Friday, August 8, 2014
Solution to Grade Inflation: A Modest Proposal
A faculty committee at Princeton University has recommended that the institution scrap its policy limiting the A’s handed out by each department, over time, to 35 percent of grades. The group, which was formed last fall by the university’s president, Christopher L. Eisgruber, concluded in a report that the 35-percent targets were “too often misinterpreted as quotas” and made students worry that “they are competing for a limited resource of A grades.” The policy was established in 2004 to combat grade inflation. Three years later, university officials said the policy was working, citing a decline in the percentage of A’s across the university...

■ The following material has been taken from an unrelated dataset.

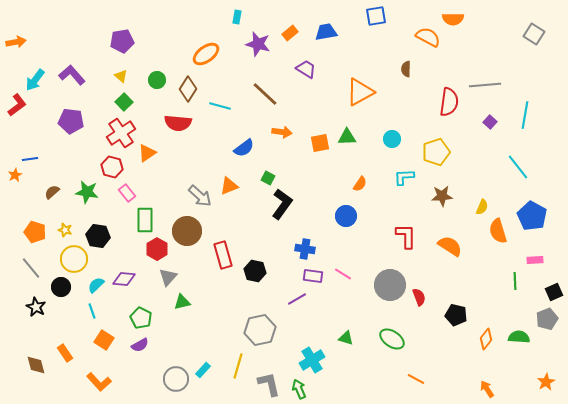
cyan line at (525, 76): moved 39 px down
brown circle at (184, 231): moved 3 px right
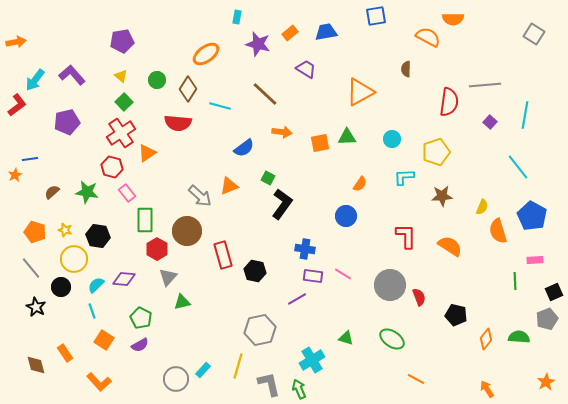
purple pentagon at (71, 121): moved 4 px left, 1 px down; rotated 20 degrees counterclockwise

Full article at http://chronicle.com/blogs/ticker/princeton-faculty-group-recommends-axing-policy-that-limits-as/83637
The real problem with grade inflation is that when everyone gets an A, it is hard to differentiate between one student and another in terms of achievement. Of course, there is the A+ but that grade can fill up, too. So why not add unused letters from the back of the alphabet. We could have XYZABCD and F. It would take awhile before everyone gets to X. But when they do, we can go to UVWXYZABCE and F. Now eventually, we will still run out of unused letters. But that assumes we are confined to the Romance alphabet. There are others such as the Greek alphabet. Or we could just go to numbers that have no limit. ...321ABCD and F. Just a thought for our friends at Princeton. If it works there, maybe it would work at UC.